**Supplied passage:**
=== Begin Enclosure ===

Ethics approval and consent to participate

This study is based on secondary data which is available in the public domain. Therefore, ethical approval is not required to conduct this study.

Results

Background characteristics of the study participants

Table 1 presents the background characteristics of the study population by place of residence. Most of the mothers were aged between 20 and 29 years in both rural and urban areas. Higher-educated mothers were more than two-fold higher in urban settings than their rural counterparts (30.4% vs. 12.6%). Most of the respondents were Hindu and belonged to the Other Backward Class (OBC), irrespective of the place of residence. However, the percentage of respondents belonged to ST social category was relatively low in urban settings compared to rural counterparts (4.4% vs. 12.7%). The percentage of the poorest households was noticeably higher in rural areas than in urban counterparts (30.8% vs. 4.2%). The respondents with no exposure to the media were nearly three-fold percentage points higher in rural areas (34.3%) than in urban (12%) counterparts. About 30% of households in rural areas had no water facility on the premises, whereas in urban areas, it was 17.9%. Open defecation practice was prevalent in rural areas (29.2%) than in urban (7.3%) counterparts. A detailed tabular presentation of study participants by type of disposal practice and place of residence is presented in the Supplementary Table 2.

Table 1 Background characteristics of the study participants by place of residence, India, National Family Health Survey, 2019–21.

Rural–urban gap in prevalence of unsafe disposal practice of child stool

In the study population, the rural–urban gap in the prevalence of unsafe disposal of child stoolwas 22.3 percentage points (pp) at the national level (Table 2). Similarly, the gap also varied across different demographic and socioeconomic backgrounds. For instance, the rural–urban gap in the unsafe disposal practice of child stool was substantially higher among mothers aged 30 years and above (26.6 pp) than their counterparts. Among mothers with no education, the rural–urban gap in the unsafe disposal practice of child stool was about 20.4 pp. Similar results were also observed among mothers with primary and secondary education levels, with the gap ranging between 20.9 pp and 19.8 pp. The rural–urban gap in the unsafe disposal practiceof child stoolwas higher among the Hindus (23.9 pp), followed by the Muslims (18.1 pp). The unsafe disposal practiceof child stool was considerably higher among the ST individuals than their counterparts in rural areas, indicating a higher rural–urban gap (28.5 pp). The rural–urban gap in the unsafe disposal practice of child stool varied across the household wealth quintiles (range: 3.0 pp to 7.1 pp). In particular, the prevalence of unsafe disposal practice of child stool was more than double in households with the poorest wealth quintile than in the richest counterparts, irrespective of the place of residence. The unsafe disposal practiceof child stoolwas predominantly higher among mothers who had no mass media exposure (76.8%), belonged to households with no water facility on the premises (74.3%), and had unimproved sanitation facilities (70.7%) in rural areas than their urban counterparts. The rural–urban gap in the unsafe disposal practice of child stool was highest in the central region (24 pp), while the gap was relatively low in the north (10.8 pp) region.

=== End Enclosure ===

(Lens distortion parameter data)
=== Begin Enclosure ===

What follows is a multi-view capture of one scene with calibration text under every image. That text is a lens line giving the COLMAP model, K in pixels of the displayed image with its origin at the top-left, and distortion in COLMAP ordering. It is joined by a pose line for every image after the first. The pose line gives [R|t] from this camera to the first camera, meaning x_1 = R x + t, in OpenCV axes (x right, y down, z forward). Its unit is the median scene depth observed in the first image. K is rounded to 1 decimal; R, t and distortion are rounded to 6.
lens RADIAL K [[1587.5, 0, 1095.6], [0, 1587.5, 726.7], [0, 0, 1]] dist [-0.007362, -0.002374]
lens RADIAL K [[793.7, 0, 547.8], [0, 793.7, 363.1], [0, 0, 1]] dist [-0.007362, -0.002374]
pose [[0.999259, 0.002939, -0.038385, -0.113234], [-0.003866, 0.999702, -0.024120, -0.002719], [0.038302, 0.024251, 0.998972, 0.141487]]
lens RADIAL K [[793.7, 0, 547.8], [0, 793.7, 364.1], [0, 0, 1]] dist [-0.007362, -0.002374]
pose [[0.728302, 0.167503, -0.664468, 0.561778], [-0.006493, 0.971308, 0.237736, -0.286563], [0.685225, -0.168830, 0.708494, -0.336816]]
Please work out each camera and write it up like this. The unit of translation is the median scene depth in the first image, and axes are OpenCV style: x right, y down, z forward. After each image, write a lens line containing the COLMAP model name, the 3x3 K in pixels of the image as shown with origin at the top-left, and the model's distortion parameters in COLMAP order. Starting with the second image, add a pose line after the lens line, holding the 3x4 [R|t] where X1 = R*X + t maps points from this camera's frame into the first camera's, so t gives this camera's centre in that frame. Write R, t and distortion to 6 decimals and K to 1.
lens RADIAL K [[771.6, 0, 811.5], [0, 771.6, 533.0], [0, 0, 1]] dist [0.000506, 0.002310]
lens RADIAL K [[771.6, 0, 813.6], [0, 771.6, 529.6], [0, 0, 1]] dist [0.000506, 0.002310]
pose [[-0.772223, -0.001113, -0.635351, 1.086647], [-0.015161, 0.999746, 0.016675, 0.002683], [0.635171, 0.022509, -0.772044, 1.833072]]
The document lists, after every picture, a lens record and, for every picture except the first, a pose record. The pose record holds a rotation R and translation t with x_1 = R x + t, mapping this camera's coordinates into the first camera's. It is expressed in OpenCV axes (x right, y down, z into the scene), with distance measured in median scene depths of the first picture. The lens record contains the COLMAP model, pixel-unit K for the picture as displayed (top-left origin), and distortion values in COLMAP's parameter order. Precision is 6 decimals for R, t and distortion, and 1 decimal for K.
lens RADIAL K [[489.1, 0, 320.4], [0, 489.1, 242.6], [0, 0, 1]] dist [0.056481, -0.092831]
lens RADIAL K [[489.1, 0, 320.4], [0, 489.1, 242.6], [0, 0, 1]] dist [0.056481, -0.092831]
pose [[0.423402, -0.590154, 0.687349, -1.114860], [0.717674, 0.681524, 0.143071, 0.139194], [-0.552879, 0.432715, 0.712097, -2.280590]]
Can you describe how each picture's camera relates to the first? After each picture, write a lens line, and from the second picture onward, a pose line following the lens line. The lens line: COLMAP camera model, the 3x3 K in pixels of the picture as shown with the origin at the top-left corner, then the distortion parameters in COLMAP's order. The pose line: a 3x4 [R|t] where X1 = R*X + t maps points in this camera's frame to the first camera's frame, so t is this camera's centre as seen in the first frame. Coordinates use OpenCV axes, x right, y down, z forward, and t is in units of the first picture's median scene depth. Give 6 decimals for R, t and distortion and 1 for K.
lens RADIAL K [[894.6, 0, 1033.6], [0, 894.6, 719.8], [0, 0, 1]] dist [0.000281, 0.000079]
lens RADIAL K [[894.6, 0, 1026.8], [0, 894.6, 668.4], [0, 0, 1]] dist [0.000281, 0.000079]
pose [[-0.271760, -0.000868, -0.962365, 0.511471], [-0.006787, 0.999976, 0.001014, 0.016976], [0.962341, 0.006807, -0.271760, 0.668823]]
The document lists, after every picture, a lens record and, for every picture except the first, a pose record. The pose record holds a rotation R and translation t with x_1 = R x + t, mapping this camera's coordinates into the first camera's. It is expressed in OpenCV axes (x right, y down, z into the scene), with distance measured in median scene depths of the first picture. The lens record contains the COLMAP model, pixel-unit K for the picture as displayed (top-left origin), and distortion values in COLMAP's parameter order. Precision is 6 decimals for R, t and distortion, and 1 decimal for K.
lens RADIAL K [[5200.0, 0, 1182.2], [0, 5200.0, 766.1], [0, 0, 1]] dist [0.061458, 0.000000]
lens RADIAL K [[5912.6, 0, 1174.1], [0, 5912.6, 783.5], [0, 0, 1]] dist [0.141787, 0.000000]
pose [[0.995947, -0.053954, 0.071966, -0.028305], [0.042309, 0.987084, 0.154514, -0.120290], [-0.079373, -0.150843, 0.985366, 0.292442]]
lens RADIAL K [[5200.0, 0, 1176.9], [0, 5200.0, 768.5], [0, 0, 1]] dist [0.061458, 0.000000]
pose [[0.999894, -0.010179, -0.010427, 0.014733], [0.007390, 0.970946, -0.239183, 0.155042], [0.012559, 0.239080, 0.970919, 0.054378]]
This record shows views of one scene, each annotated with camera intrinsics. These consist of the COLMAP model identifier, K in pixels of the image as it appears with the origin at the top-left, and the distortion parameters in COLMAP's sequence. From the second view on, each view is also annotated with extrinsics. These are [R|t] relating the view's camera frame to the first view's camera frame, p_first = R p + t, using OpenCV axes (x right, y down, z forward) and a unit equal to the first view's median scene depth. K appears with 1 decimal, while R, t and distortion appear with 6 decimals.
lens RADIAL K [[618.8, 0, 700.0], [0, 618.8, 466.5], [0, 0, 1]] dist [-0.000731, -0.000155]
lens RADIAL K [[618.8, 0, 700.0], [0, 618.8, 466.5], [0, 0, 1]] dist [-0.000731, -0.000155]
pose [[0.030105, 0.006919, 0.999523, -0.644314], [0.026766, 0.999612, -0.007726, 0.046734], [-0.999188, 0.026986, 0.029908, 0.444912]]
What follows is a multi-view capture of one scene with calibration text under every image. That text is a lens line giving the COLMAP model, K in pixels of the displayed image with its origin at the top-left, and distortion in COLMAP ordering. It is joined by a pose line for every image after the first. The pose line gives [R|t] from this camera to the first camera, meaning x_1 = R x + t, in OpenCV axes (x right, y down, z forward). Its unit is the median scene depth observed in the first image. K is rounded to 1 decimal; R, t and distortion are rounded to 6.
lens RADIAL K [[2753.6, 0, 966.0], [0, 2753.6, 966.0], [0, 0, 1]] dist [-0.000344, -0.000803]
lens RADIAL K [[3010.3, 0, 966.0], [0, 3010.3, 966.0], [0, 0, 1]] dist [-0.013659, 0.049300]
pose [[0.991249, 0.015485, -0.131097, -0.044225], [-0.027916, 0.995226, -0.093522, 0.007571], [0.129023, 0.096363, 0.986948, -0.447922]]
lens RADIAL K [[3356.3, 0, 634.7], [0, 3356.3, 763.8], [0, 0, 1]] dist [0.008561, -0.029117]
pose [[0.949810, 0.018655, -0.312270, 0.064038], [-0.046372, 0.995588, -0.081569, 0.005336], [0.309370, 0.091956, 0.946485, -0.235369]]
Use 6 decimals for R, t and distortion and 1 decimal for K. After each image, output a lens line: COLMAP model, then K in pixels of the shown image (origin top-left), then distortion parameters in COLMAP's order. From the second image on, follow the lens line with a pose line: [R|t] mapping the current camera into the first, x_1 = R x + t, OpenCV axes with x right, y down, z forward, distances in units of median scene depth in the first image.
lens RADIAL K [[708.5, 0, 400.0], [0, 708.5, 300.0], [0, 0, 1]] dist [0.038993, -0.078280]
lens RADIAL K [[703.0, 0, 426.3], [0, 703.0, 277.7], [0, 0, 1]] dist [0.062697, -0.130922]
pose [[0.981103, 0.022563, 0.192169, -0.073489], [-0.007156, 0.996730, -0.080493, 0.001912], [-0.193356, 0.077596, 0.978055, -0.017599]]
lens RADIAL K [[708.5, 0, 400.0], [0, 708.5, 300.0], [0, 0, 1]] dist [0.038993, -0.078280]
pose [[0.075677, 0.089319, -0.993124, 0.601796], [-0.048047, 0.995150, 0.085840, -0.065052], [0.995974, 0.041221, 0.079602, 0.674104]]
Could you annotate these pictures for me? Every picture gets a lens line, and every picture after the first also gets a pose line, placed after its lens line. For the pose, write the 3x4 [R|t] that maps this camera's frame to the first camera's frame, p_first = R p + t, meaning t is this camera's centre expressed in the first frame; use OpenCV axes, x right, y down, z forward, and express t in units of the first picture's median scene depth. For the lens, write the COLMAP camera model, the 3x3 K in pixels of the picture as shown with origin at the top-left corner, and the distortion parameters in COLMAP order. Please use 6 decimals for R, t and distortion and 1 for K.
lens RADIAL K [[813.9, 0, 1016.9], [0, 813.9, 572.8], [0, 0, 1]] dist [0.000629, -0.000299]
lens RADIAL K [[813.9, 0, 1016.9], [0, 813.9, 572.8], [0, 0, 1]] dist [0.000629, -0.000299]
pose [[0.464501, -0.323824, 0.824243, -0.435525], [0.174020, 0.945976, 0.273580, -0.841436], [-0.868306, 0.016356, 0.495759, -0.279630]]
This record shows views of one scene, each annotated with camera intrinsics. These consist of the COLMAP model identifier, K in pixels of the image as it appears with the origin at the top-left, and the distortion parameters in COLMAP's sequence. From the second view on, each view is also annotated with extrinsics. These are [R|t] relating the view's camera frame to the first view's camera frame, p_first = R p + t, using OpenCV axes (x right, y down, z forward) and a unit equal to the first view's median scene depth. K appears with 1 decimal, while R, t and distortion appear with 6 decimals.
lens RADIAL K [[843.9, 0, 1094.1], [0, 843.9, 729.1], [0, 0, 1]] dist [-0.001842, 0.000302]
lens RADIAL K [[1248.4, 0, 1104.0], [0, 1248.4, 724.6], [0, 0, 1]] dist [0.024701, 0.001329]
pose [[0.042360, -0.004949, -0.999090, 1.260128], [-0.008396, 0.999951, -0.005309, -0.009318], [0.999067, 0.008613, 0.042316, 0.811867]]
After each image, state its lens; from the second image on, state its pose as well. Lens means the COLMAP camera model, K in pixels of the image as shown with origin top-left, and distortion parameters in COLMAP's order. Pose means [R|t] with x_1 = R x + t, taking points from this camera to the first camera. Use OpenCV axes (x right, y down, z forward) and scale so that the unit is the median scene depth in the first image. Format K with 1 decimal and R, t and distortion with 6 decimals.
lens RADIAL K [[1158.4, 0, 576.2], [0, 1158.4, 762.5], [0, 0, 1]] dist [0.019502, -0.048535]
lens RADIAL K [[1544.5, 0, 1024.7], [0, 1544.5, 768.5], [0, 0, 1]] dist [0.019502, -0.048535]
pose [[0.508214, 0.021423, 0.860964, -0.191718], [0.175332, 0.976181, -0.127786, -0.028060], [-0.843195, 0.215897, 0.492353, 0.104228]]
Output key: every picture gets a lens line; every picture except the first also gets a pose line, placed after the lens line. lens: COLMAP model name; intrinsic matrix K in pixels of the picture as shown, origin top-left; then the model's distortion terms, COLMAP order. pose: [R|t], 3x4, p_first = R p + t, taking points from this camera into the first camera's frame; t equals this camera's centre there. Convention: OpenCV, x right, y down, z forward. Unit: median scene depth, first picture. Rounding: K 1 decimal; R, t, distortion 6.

=== End Enclosure ===

**Directions:** According to the results on child stool disposal, what share of rural households versus urban households fell in the poorest wealth category?

**Your solution:** 30.8% of rural households versus 4.2% of urban households.